Intervenant lors de la session introductive des 26e Journées internationales de l’Idate, les 25 et 26 novembre 2004, Gilles Kahn, P-DG de l’Inria et Krishna Nathan, directeur du laboratoire de recherche d’IBM à Zurich, ont développé des points de vue très similaires.
Pour Krishna Nathan, « la révolution internet est loin d’être complète : le nombre et la diversité des utilisateurs, des appareils connectés, des applications et contenus… sont probablement très inférieurs à ce que nous connaîtrons demain. En 2012, on compterait 1000 milliards d’appareils communicants, dont la très grande majorité seront de simples capteurs. Et dans le même temps, le volume des données « non traditionnelles »(vidéo, mobiles) monte très vite. » La « révolution pervasive » que décrit Krishna Nathan se fonde sur quatre exigences : capter des informations sur le terrain, en temps réel, et les traiter ; accéder aux données critiques depuis n’importe où ; connecter les hommes, les données et les processus dès que le besoin s’en fait sentir (« on demand« ) ; faire communiquer les machines et les laisser prendre des décisions sans intervention humaine (autonomic computing) et plus largement, permettre aux systèmes techniques de s’organiser, s’administrer et se protéger eux-mêmes. Gilles Kahn partage cette vision, mais signale un defi difficile à relever : « Tomment gérer la communication entre les capteurs, et entre capteurs et systèmes centraux, comment aussi combiner de très grands nombres de données entre elles et avec des modèles, dans de bonnes conditions de performance ?«
Les deux chercheurs partagent la même vision de l’avenir des réseaux. Ce nouveau monde numérique « reposera sur de nouvelles architectures radios, mais aussi sur d’autres manières de communiquer », explique Krishna Nathan – qui signale en passant une caractéristique peu analysée des réseaux de capteurs : contrairement aux réseaux actuels sur lesquels les flux descendants (des serveurs vers l’utilisateurs) dominent les flux montants, les capteurs émettent beaucoup plus d’information qu’ils n’en reçoivent.

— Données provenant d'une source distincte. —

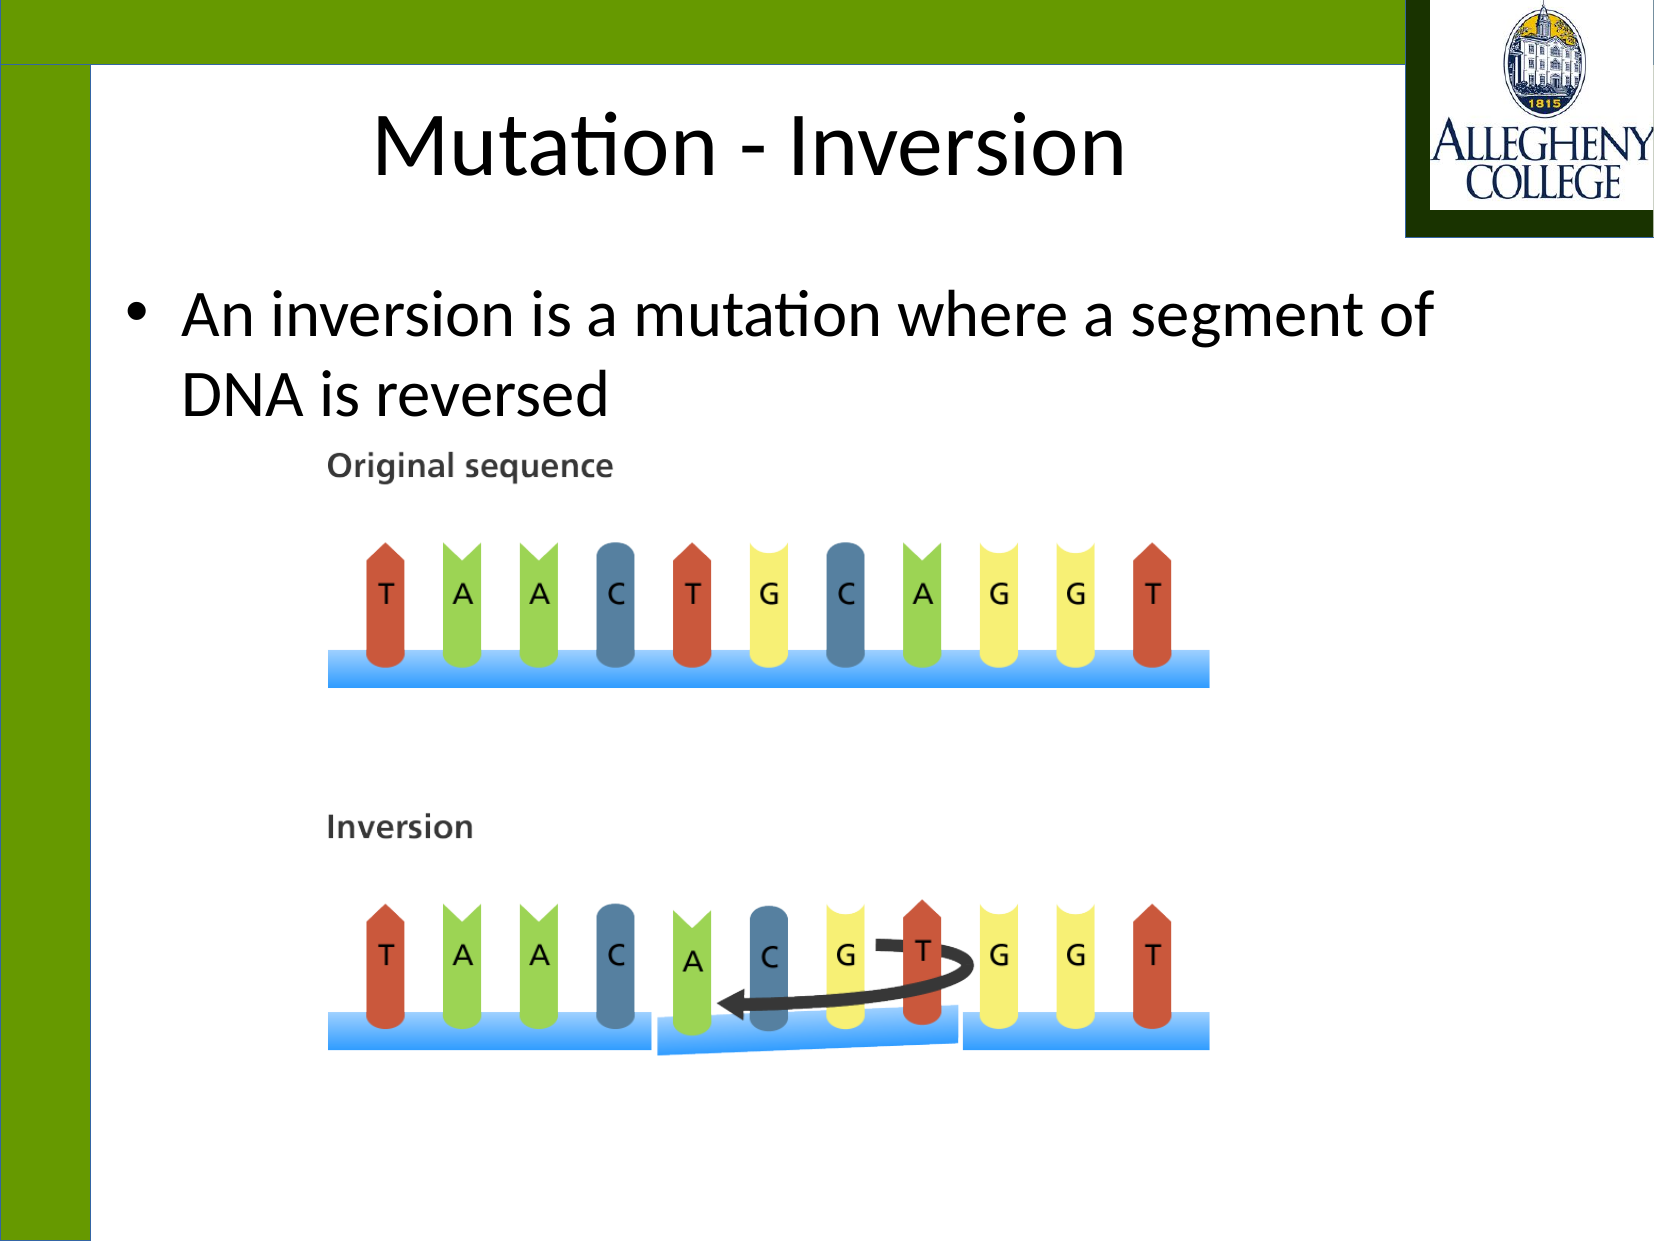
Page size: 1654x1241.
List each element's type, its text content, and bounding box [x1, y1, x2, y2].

text_box [0, 0, 1654, 1241]
picture [1430, 0, 1654, 210]
picture [181, 409, 1459, 1093]
title Mutation - Inversion [91, 65, 1405, 233]
list An inversion is a mutation where a segment of DNA is reversed [110, 262, 1461, 1005]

Et Gilles Kahn précise : « Toutes les architectures de réseau ont évolué d’une organisation très contrôlée vers une organisation très décentralisée, « faiblement couplée », beaucoup plus capable de passer à l’échelle. Dans le sans-fil, les réseaux ad hoc vont dans ce sens. L’idée est de se passer complètement d’opérateur. Comment cela peut-il se passer ? On peut recourir à la théorie de la percolation : à partir d’un certain seuil de densité, tout le monde peut parler à tout le monde. La théorie est connue, mais il faut encore mettre au point des protocoles réseaux qui la mettent en oeuvre. » Gilles Kahn ajoute que « l’on réfléchit aux mêmes questions dans d’autres contextes, depuis les grands serveurs jusqu’aux réseaux sociaux…«
Du côté des applications, la coopération et la sémantique forment ensemble la clé. Gilles Kahn insiste sur les « grilles de calcul » et leur sens profond, qui consiste à « remplacer les serveurs par des services ». Krishna Nathan met l’accent sur les web services, qui « complètent les protocoles internet : les protocoles IP servent aux premiers niveaux de la modélisation des réseaux, tandis que les web services servent au niveau des applications. On en vient à rendre l’ordinateur abstrait, virtuel. Les web services sont une sorte de système d’exploitation virtuel.. » Mais Gilles Kahn insiste également sur la compréhension humaine, la langue naturelle et le traitement des données multimédia.